It’s incredible to reflect on Amazon’s history as a once strictly online retailer, and think one day they would get into the web services business. It was ten years ago in 2002 when Amazon Web Services was launched — that’s certainly quite a long time in Internet years. It wasn’t until 2006 though when the company started to really get serious with web services. That was the year they launched Simple Queue Service (SQS), Simple Storage Service (S3), and Elastic Compute Cloud (EC2). In just six years, S3 and EC2 went from budding cloud based services to being the backbone for how thousands of companies chose to operate their critical web applications. Even today in 2012, Amazon continues to innovate and expand their services portfolio with productions like Route 53, online payments, and Glacier — a very low cost storage solution running off of S3. I could go on and on, but you would probably get tired of hearing me list all of the services Amazon has managed to get their hands into lately.

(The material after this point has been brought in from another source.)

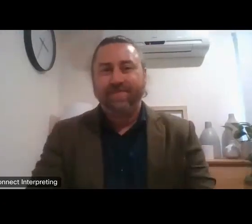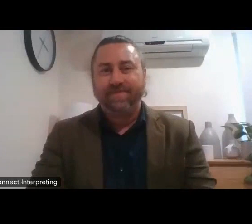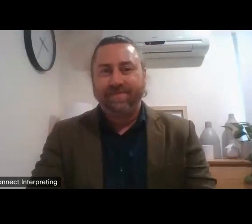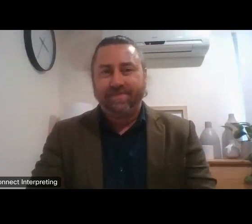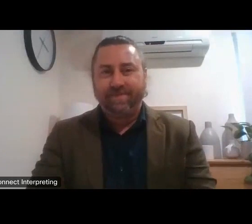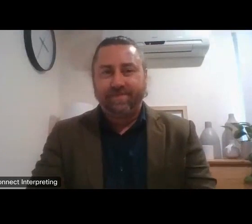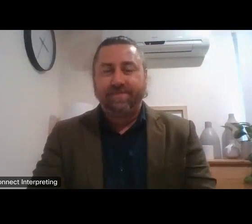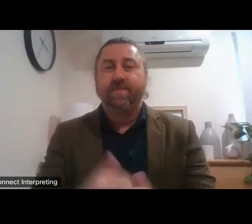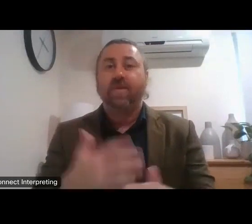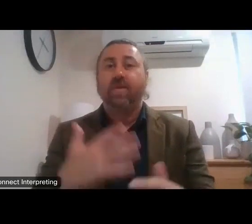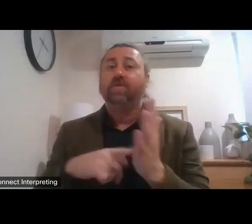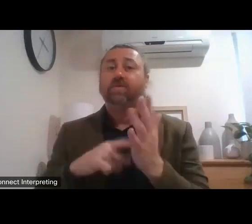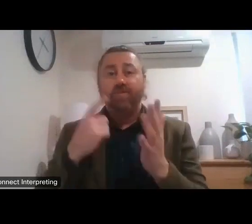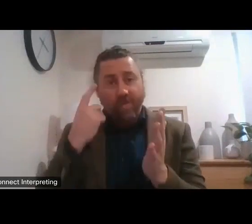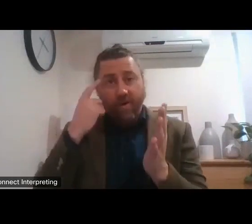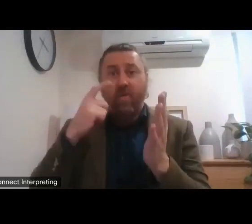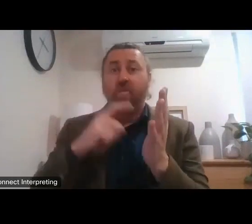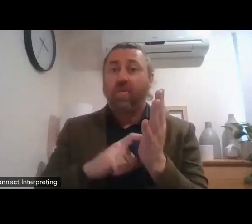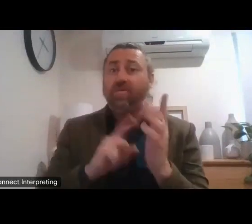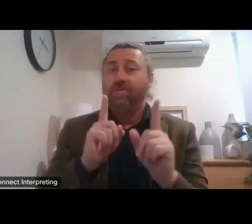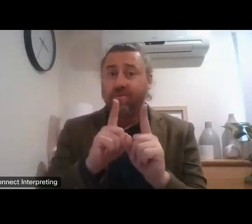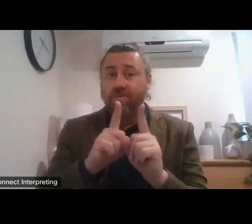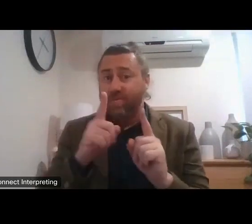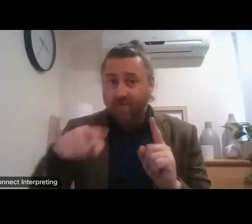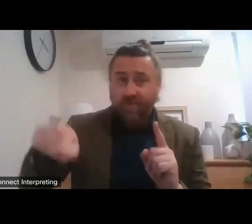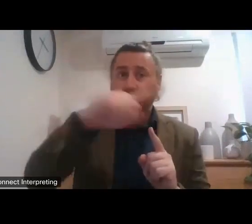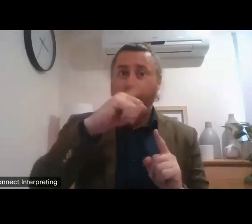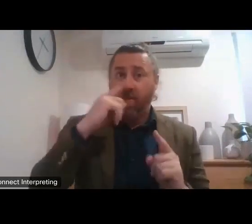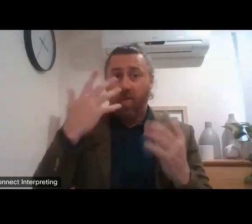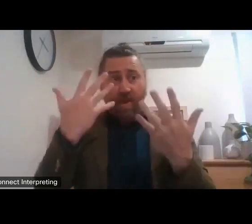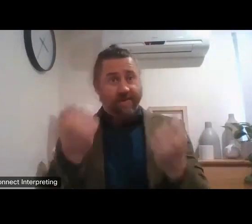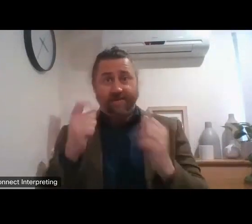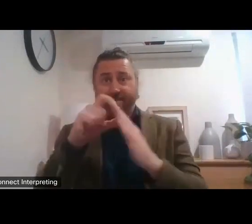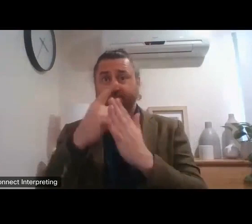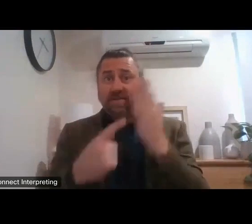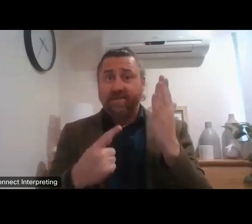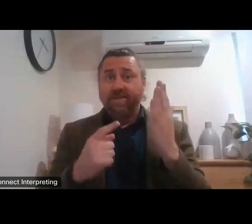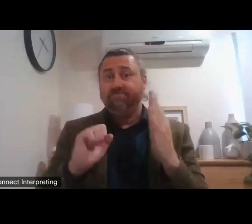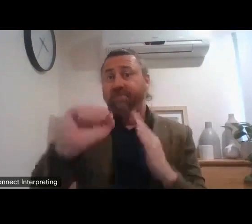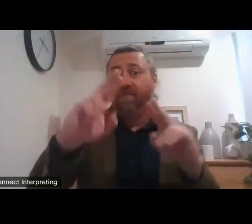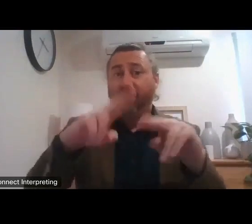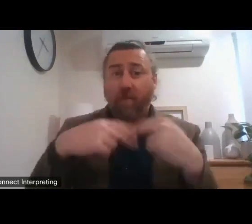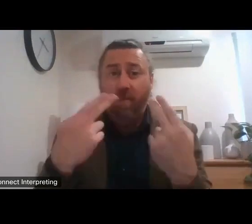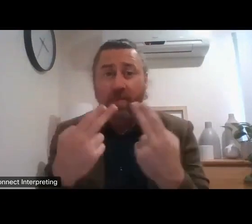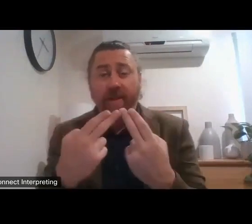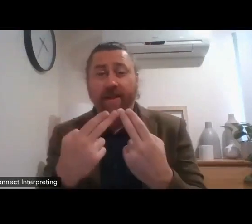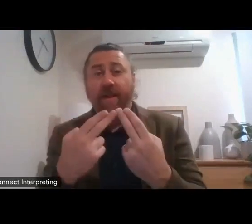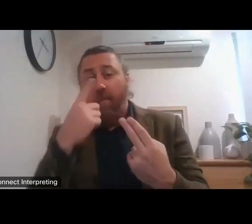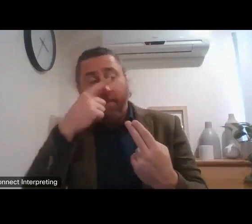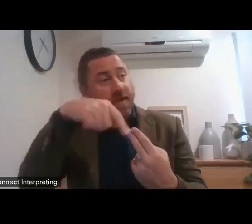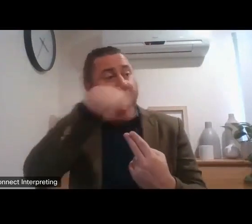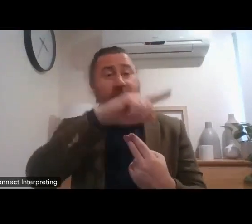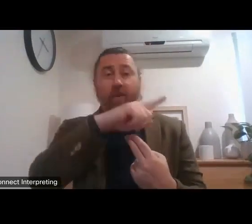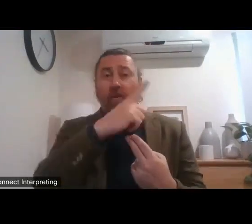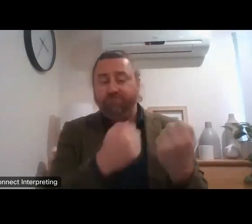acknowledge all of the people with disability, family members and supporters who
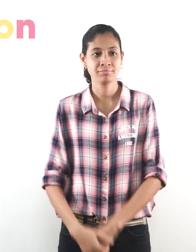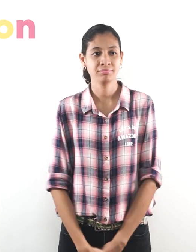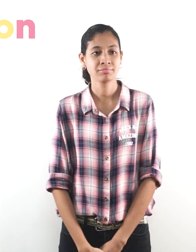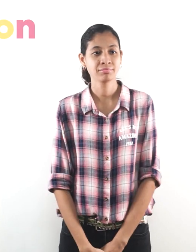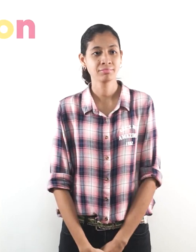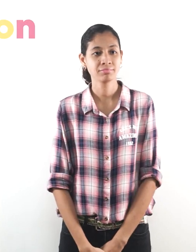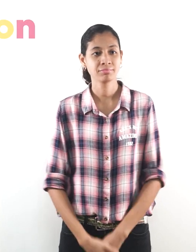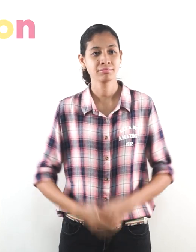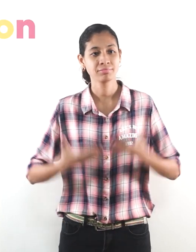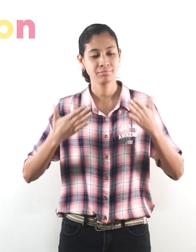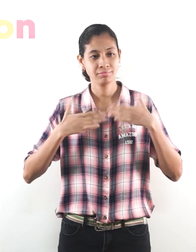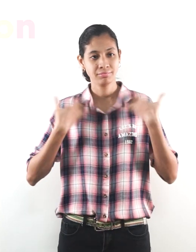Happy,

The last couple of years have been particularly interesting. The company has managed to move beyond just physical goods, and get very serious with digital movie, music, and book distribution. Amazon does so incredibly well at selling digital books, that they decided to get into the hardware business and build their own line of ebook readers. There’s no way denying that Amazon is undoubtedly successful in the ebook reader business. Since the Kindle’s inception, they have continued to iterate and refine the product, year-after-year. They have also significantly managed to bring down its price to levels where you don’t even have to think to buy one (just $89 for the base model). Amazon now loses money on their Kindle business, but they make up for it in spades with the sales of their digital content. They know full well that the Kindle, as a device, is absolutely useless unless you buy content from their store. With this kind of consumer lock-in, the company can continue to churn out new Kindles at lower price points — therefore bringing on even more new customers, which ends up leading to more content sales.
Amazon is now firmly planted in the hardware business. They have a large enough portfolio of Kindle ebook readers, spanning from basic e-ink models to colour tablet versions like the Kindle Fire. It would be foolish to think that the company isn’t getting exponentially better at building and selling these devices. So where does this take them next? There have been rumours and rampant speculation that the next step for them is to get into the smartphone game. I honestly have no information to back any of those stories that have been made. Would I be surprised if they did build a smartphone? No, not really.
Speaking of building smartphones, Robin Wauters reporting for The Next Web shares something rather interesting:
Texas Instruments (TI), which recently announced that it will wind down its operations in smartphone and tablet oriented OMAP chips and instead focus on embedded platforms, is engaged in ‘advanced negotiations’ to sell that particular line of business to one of its largest customers: Amazon.com.
If this is true, and even if Amazon does actually end up acquiring this part of Texas Instruments’s business, it doesn’t necessarily mean they plan on building a smartphone — at least not for now. Owning a chip manufacturer would bring many benefits for Amazon: namely tight control over the design and manufacturing of the chips that end up in their own devices. Does this sound familiar? Apple did this very same thing with the design of the new A6 chip that ended up in the iPhone 5. They weren’t happy with someone else just being a partner — they wanted completely end-to-end control. Whatever happens with Amazon’s continued foray into the ebook and tablet business, the company is only going to continue to build and build into a much larger competitor for Apple than any one Android OEM could ever be.